Australia is one of the most successful countries in its handling of the pandemic, with about 7,000 cases and the average daily increase sliding to just 0.14%.
But the coronavirus crisis would be a “marathon, not a sprint”, Philip Gaetjens, secretary of the Department of the Prime Minister and Cabinet, told a parliamentary committee as it began looking into Australia’s response to the epidemic.
New South Wales state, of which Sydney is capital, recorded six new cases overnight after none on Tuesday, with three linked to community transmission.
The death toll rose after an 81-year-old woman who contracted the virus on the Ruby Princess cruise ship died overnight.
With some restrictions on movements set to be lifted in New South Wales, the most populous state, on Friday, Premier Gladys Berejiklian warned residents to not let their guard down.

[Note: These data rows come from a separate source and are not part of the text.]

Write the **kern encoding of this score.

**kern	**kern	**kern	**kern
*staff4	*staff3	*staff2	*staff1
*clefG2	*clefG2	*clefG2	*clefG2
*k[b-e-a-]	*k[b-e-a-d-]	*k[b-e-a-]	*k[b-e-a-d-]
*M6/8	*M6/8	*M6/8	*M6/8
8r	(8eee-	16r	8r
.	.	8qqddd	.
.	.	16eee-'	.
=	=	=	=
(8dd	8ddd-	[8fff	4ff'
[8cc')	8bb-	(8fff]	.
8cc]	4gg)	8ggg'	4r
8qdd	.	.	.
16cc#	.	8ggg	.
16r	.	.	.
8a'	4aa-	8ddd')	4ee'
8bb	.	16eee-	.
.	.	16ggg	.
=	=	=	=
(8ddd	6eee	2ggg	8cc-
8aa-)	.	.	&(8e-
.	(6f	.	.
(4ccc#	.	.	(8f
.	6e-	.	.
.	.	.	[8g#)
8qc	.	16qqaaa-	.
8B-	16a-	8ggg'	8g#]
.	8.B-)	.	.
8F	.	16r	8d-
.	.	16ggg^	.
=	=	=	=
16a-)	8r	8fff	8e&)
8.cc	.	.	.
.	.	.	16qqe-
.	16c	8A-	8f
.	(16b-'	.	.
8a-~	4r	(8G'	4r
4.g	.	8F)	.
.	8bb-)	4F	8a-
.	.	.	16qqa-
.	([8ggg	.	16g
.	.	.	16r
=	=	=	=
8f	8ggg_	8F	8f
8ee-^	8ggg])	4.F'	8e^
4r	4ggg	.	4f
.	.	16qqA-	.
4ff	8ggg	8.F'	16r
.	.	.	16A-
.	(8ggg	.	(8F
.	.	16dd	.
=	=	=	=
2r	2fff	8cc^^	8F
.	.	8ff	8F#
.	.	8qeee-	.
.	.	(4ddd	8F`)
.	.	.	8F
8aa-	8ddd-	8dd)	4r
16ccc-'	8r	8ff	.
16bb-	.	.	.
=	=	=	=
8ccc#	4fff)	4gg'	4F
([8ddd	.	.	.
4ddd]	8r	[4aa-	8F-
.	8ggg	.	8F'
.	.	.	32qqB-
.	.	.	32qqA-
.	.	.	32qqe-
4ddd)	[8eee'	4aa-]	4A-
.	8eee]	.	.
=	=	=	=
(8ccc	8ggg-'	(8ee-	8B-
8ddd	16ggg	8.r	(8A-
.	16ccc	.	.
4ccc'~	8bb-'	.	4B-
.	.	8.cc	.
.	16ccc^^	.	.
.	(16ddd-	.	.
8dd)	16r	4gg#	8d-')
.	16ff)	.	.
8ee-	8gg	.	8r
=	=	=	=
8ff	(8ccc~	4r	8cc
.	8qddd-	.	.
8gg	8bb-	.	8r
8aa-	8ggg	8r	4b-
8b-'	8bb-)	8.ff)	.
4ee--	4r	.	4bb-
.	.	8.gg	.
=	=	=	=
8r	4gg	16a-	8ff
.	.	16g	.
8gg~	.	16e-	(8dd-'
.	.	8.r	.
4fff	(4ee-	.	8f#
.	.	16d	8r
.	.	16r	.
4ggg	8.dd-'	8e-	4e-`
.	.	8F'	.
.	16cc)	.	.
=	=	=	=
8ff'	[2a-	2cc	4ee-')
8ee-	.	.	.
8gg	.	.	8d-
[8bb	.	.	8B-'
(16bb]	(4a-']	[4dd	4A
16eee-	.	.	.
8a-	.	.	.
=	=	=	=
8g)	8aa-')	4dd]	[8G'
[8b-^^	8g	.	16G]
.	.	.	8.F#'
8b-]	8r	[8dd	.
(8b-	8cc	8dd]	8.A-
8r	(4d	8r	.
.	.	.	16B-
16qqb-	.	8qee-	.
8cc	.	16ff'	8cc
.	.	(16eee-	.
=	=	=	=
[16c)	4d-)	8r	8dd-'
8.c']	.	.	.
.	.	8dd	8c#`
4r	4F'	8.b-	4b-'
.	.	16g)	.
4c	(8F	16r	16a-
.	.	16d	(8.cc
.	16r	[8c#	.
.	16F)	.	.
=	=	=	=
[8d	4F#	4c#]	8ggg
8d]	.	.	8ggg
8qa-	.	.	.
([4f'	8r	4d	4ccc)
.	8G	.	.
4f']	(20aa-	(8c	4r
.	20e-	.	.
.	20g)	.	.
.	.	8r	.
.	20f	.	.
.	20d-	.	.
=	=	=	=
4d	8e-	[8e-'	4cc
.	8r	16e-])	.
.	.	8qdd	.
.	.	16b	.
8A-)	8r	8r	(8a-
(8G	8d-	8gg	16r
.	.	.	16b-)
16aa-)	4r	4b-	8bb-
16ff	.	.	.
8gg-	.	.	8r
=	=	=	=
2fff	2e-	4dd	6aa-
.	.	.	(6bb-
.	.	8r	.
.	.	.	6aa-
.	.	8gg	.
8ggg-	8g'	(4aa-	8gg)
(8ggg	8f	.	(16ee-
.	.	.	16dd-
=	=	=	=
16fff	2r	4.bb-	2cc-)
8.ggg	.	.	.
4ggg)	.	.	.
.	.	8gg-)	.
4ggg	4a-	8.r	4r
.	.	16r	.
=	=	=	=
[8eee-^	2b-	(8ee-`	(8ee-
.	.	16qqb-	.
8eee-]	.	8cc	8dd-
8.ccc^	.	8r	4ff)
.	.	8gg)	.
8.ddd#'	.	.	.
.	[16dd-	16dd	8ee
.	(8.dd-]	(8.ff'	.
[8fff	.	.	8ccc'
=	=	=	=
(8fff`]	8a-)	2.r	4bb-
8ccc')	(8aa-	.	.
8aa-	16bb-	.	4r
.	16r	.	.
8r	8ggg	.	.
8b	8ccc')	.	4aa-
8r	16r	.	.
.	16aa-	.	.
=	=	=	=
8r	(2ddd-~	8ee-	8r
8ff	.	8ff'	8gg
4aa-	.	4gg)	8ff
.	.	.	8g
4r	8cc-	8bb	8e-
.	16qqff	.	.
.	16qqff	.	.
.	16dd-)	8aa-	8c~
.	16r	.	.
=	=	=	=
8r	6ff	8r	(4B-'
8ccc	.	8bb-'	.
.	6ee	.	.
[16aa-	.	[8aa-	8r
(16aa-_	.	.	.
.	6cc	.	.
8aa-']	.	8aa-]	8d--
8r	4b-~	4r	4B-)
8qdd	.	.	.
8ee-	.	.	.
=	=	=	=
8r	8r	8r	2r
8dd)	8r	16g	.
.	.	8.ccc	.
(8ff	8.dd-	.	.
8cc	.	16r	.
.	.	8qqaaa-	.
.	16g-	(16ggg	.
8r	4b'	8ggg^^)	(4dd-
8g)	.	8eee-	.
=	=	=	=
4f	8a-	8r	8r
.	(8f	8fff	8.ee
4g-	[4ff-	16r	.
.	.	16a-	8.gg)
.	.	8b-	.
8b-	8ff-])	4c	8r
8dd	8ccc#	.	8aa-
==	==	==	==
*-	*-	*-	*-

“It is important for us to all take precautions because there will be many more people out and about, and out and about for recreation as opposed to other reasons,” Berejiklian told reporters.

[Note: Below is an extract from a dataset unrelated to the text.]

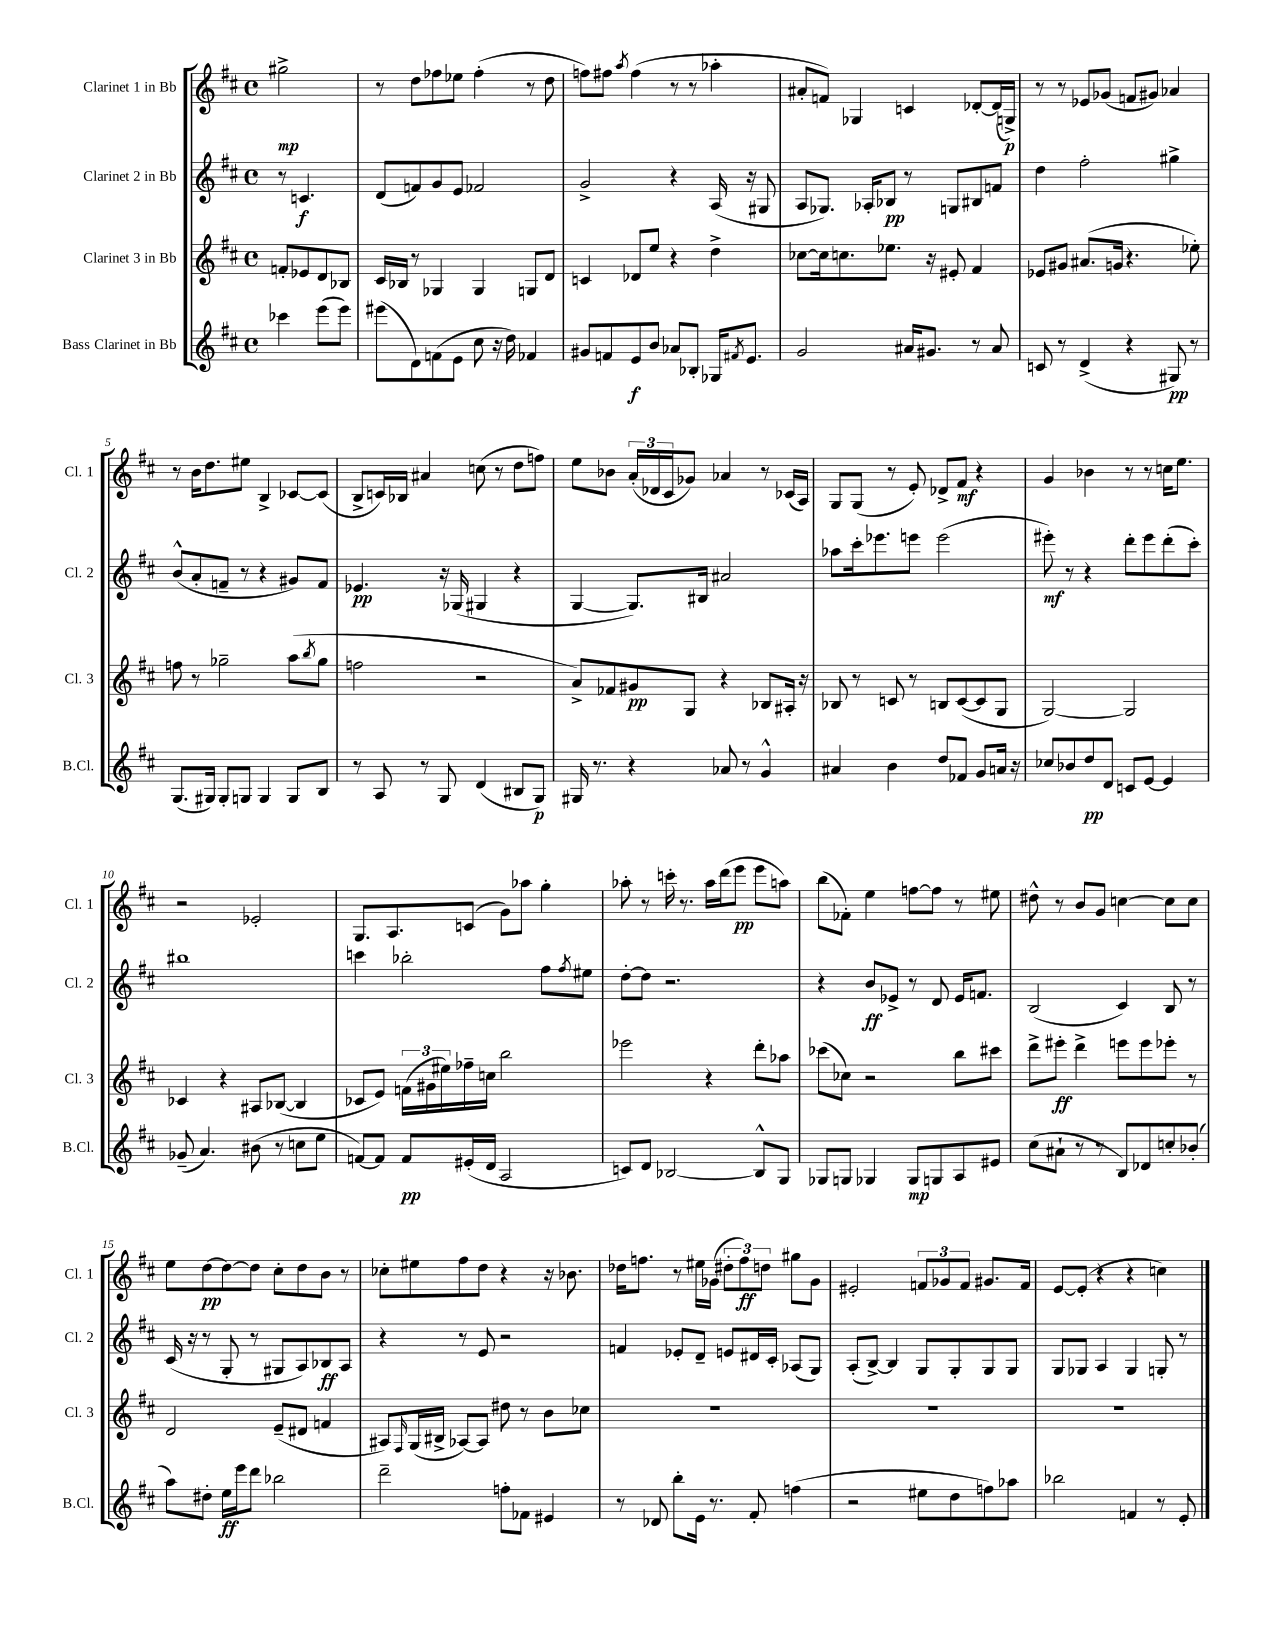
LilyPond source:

“We should feel very fortunate we are in this position as we ease restrictions ... but it also means we have to maintain our vigilance and get tested if we have the mildest symptoms.”
In Victoria state, where lockdown laws are being eased to allow small dinner parties, fishing and hikes, new cases rose by seven on Wednesday after 17 the previous day.
Images on social media showed Melbourne residents braving cold and wet weather to enjoy their newfound freedom.
Australia hopes to remove most of the restrictions imposed in March within three months in an attempt to get nearly one million people back to work.
Despite the relatively swift resumption of economic activity, Australia is facing its biggest economic contraction on record with unemployment seen doubling to almost 10% by June.
However, Treasurer Josh Frydenberg expects a rapid economic recovery once the lockdown rules are eased.
But growth will be constrained as borders will be kept closed and domestic travel prohibited in some parts of the country.
A wave of skilled migrants has swelled Australia’s population in recent years, stoking property prices that have been a key catalyst for economic growth.
Numbers of short-term holidaymakers have also increased as a weaker dollar lured visitors, from China in particular.
Data released on Wednesday showed the number of overseas arrivals in April 2020 fell 99% compared with last year.
Citing difficulties with travel, Australia’s corporate regulator said companies now had an extra month to lodge their financial results.